The ex-general had also suffered three strokes and two heart attacks, the lawyer said, as the prosecution of the tribunal warned the trial would not start for months.
"It is a complex case, it will take time to prepare," spokesman Frederick Swinnen said.
Mladic's one-time mentor, Serbian president Slobodan Milosevic, died in The Hague four years into his own genocide trial in 2006, of a heart attack.
If he fails to plead to the charges on Friday, Mladic will be given 30 days to do so or have the court enter a not-guilty plea on his behalf.
If he pleads guilty, there will be no trial, only a sentencing procedure. He faces a maximum penalty of life in prison.

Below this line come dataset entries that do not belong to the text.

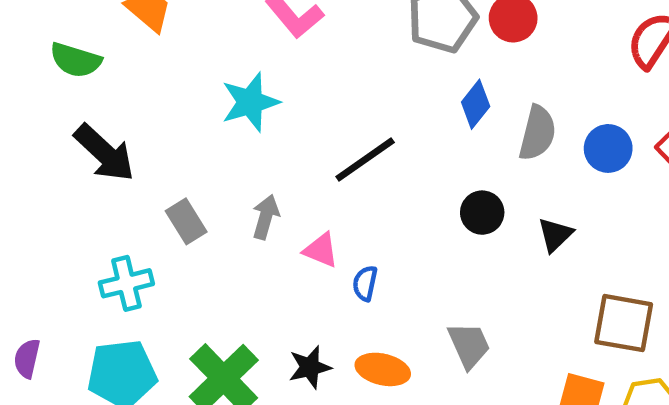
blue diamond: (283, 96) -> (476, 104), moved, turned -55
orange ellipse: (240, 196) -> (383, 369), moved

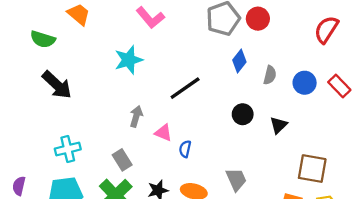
gray semicircle: (537, 133) -> (270, 75), size x0.7
gray rectangle: (186, 221) -> (122, 160), moved

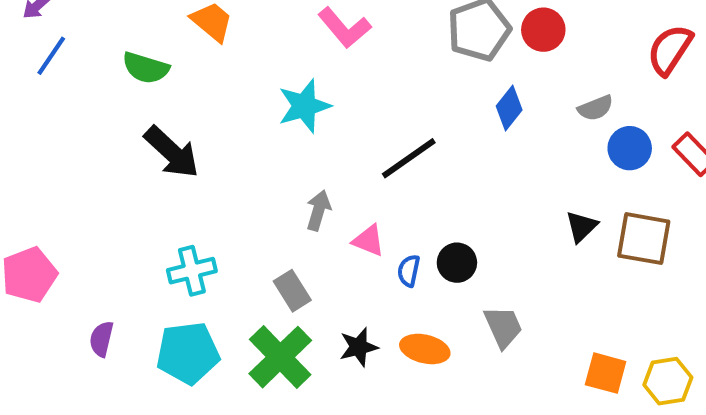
gray semicircle: (270, 75) -> (596, 108), moved, turned 54
black circle: (243, 114) -> (457, 263), moved
brown square: (312, 169) -> (644, 239), moved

It was not clear ahead of the hearing whether Mladic had appointed a lawyer or would opt instead to conduct his own defence, like Radovan Karadzic whose genocide trial opened in October 2009.
The two men, regarded as the political and military architects of the Bosnian Serb campaign, are charged with seeking to "permanently remove" Muslims and Croats from areas of Bosnia in pursuit of a "Greater Serbia".
As international news crews swarmed into The Hague, the tribunal rented extra space at a nearby conference centre to handle an overflow of visitors hoping to catch a glimpse of the ex-general in the dock.
Mladic's family are not expected among the throngs, having said through a lawyer they will visit him after the hearing, "calmly".
Five victims' representatives said they will be in The Hague to see Mladic in person.